In its heyday almost everyone coveted the Miura. In miniature form, it was a schoolboy favourite, sent rolling across countless living carpets and many a family man at the wheel of his humble Opel Rekord saloon longed to be at the helm of this wickedly-fast machine from Italy.
When the Miura weighed in at the Geneva car show in 1966, the name of Lamborghini was scarcely known in motoring circles. The company was founded by farmer’s son Ferrucio Lamborghini in 1964 and after making tractors and air-conditioning equipment the company’s first car, the 350GTV powered by a V12 engine and styled by Carrozzeria Touring of Milan, entered the arena.
Legend has it that the motoring world owes the very existence of Lamborghini sports cars to Enzo Ferrari, who apparently snubbed Ferrucio when he made a few critical observations about the sports cars from Maranello.
The Lamborghini proprietor was so annoyed at the arrogance of the Ferrari autocrat that he pledged to come up with a rival car.

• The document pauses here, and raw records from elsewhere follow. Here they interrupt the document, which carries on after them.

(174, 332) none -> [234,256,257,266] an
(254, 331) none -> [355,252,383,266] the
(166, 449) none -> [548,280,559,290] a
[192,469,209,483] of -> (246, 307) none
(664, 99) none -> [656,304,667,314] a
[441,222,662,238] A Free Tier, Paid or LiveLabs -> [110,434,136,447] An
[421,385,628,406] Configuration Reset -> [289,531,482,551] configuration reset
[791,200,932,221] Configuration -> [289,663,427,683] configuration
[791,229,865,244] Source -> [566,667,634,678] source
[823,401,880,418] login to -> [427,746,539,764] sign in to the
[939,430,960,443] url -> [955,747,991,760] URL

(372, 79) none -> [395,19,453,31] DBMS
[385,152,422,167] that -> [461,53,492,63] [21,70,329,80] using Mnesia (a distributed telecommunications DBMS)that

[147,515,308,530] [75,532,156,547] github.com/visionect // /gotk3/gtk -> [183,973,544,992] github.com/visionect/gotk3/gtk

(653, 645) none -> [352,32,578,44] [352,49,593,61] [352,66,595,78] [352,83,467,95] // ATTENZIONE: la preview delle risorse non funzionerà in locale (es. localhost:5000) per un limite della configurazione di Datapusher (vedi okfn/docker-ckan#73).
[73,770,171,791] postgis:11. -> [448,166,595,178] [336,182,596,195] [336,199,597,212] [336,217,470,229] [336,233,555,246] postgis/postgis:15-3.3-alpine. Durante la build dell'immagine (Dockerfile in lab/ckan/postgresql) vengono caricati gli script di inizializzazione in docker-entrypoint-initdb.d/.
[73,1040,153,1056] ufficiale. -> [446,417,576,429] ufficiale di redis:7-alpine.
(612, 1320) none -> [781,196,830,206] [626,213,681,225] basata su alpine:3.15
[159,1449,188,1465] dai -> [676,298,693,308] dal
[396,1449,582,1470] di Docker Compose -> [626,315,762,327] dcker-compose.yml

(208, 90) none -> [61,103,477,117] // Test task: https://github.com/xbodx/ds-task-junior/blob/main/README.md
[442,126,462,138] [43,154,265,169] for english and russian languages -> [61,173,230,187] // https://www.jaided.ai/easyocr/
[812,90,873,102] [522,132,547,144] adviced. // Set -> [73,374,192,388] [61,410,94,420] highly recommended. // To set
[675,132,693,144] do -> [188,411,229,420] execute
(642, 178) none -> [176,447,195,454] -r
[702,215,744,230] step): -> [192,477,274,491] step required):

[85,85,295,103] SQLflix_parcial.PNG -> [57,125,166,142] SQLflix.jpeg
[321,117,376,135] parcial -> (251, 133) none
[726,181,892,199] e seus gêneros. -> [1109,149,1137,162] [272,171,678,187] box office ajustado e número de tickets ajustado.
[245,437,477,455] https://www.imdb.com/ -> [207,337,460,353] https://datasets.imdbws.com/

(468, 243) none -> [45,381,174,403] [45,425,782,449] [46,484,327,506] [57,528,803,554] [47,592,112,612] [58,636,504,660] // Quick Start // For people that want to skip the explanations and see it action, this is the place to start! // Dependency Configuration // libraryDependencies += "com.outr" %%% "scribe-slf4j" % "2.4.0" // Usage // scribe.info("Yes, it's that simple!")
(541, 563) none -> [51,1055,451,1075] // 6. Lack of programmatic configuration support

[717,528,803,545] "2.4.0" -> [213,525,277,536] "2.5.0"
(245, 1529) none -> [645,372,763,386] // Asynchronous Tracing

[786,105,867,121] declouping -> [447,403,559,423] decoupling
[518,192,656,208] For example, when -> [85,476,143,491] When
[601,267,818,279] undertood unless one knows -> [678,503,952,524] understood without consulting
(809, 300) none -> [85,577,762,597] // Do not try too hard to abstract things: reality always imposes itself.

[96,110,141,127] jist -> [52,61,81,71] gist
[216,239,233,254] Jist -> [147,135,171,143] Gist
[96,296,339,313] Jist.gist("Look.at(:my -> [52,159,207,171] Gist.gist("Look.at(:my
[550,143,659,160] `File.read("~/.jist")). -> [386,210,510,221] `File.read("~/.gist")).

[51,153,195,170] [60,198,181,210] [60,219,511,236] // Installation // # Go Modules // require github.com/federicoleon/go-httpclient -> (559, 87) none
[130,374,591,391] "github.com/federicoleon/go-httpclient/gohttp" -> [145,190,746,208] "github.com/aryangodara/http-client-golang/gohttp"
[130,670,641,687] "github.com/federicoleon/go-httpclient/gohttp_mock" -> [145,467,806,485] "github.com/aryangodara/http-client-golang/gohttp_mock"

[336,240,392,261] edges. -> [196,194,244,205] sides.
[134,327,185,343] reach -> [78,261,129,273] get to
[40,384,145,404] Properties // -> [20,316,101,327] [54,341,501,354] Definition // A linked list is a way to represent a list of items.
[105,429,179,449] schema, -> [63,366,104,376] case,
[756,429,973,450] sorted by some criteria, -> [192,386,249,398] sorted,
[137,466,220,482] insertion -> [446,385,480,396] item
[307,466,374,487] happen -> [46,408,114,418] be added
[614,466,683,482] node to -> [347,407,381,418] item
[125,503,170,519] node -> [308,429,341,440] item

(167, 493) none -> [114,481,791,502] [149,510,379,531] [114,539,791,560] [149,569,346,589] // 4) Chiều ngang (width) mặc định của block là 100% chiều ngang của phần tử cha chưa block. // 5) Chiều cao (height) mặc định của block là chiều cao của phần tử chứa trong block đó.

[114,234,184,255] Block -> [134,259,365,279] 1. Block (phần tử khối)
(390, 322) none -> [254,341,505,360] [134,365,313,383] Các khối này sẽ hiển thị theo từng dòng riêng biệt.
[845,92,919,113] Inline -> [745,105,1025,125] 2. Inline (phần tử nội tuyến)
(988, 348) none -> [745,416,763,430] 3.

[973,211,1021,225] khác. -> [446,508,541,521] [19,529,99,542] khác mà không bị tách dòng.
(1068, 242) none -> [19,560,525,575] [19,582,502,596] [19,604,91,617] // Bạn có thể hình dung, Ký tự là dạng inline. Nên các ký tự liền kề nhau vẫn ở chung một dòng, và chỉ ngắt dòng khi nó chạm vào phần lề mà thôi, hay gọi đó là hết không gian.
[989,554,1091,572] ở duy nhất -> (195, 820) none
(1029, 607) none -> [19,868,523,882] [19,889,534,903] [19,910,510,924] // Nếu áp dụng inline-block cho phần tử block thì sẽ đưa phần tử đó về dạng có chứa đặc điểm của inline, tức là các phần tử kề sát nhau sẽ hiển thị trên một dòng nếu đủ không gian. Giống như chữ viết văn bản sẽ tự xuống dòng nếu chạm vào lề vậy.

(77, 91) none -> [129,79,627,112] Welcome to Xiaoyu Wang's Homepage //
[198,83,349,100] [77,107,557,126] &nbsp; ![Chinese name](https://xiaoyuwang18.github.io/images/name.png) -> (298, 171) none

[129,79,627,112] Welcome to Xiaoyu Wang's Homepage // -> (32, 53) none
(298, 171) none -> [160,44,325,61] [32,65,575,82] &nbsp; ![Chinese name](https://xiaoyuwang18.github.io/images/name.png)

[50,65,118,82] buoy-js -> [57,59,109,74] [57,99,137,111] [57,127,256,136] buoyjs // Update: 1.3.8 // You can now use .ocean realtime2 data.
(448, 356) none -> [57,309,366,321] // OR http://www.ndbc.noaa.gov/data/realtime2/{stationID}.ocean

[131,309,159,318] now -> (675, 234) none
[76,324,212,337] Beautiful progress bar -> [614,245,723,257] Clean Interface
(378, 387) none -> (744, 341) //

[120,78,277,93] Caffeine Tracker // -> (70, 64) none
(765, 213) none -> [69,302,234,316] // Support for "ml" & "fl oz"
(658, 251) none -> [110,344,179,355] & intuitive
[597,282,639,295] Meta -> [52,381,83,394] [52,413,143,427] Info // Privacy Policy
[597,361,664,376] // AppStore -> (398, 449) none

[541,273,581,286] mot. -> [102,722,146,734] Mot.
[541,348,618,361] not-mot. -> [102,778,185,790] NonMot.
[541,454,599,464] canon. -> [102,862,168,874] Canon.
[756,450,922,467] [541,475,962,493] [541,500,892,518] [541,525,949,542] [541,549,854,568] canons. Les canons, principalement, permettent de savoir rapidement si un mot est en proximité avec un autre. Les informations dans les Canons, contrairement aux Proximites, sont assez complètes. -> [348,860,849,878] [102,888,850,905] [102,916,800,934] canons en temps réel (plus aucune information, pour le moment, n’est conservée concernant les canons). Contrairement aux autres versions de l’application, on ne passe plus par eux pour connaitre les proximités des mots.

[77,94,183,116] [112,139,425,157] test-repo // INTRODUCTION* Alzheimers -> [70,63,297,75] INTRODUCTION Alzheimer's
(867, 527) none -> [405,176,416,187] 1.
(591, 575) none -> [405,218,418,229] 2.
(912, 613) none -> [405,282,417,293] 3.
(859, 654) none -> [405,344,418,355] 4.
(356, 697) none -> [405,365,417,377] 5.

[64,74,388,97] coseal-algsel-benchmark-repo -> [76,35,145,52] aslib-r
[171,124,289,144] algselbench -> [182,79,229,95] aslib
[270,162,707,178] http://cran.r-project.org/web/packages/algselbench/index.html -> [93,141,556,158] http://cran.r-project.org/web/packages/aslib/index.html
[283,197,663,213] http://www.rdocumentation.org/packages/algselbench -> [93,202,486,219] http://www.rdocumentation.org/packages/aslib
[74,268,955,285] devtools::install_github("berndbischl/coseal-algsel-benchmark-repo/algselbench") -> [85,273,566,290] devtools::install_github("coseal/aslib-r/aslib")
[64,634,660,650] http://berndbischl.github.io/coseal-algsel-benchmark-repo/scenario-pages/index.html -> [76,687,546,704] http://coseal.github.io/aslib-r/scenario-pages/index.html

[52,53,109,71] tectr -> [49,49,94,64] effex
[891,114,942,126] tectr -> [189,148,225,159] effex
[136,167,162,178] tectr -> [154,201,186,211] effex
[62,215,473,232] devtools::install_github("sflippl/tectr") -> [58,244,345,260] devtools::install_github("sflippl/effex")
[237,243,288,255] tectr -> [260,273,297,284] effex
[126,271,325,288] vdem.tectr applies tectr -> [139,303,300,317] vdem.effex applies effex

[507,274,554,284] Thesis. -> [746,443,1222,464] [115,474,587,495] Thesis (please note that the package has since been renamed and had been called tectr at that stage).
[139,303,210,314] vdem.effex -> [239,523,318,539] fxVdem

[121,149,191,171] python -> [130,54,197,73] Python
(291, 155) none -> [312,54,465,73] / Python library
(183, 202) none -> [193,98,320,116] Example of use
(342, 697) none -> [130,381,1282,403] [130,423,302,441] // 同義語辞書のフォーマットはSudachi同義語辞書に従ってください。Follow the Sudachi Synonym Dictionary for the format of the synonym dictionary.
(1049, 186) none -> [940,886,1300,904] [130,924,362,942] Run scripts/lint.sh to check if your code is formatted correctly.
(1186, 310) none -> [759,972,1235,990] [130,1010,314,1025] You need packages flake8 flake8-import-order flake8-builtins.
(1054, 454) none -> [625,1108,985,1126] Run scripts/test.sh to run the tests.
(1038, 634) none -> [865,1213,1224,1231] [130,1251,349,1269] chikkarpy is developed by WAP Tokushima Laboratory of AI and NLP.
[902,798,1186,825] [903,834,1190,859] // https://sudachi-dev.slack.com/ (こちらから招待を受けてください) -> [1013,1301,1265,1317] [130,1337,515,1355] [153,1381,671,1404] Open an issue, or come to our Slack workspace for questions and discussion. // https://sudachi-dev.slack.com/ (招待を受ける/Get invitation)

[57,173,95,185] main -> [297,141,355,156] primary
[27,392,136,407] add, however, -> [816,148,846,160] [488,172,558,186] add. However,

Lamborghini managed to lure away a number of top Ferrari staff, gathered a few experts along the way and established his reputation with the 350 GTV and its successor the 400 GTV.
It was the Miura, however, which stole the show and put the company in the same league as Ferrari. Like almost all subsequent Lamborghini steeds, this model owed its name to a famous Spanish breeder of fighting bulls, in this case Eduardo Miura. The fact that Ferrucio was also born under the Zodiac sign of Taurus undoubtedly played a part.
Well the Miura not only carried a bullish name, its owner literally got it in the neck, with a V12-engine located amidships right behind the driver’s head. The eye-catching body design by Bertone was only part of the success story. By implanting the powerful transverse power unit not at the front or back but in the middle of the chassis, the makers had come up with a configuration unknown outside the race track.
The Miura not only looked fast, it was the definitive sports car in every respect. The first version of the V12 in the debut P400 model turned out a respectable 350 horsepower which was enough for an official top speed of 274 kilometres an hour. At the time, the Miura was the fastest road-going sports car money could buy.
The centrally-located engine right behind the seats meant that noise levels could be deafening, while those of a practical bent complained that the luggage compartment was ridiculously small.
Despite these drawbacks, the Miura was a sales success, considering that it was only ever designed to be a limited production object of desire. A total of 474 P400s were sold, alongside 140 and 150 of the S and SV versions respectively.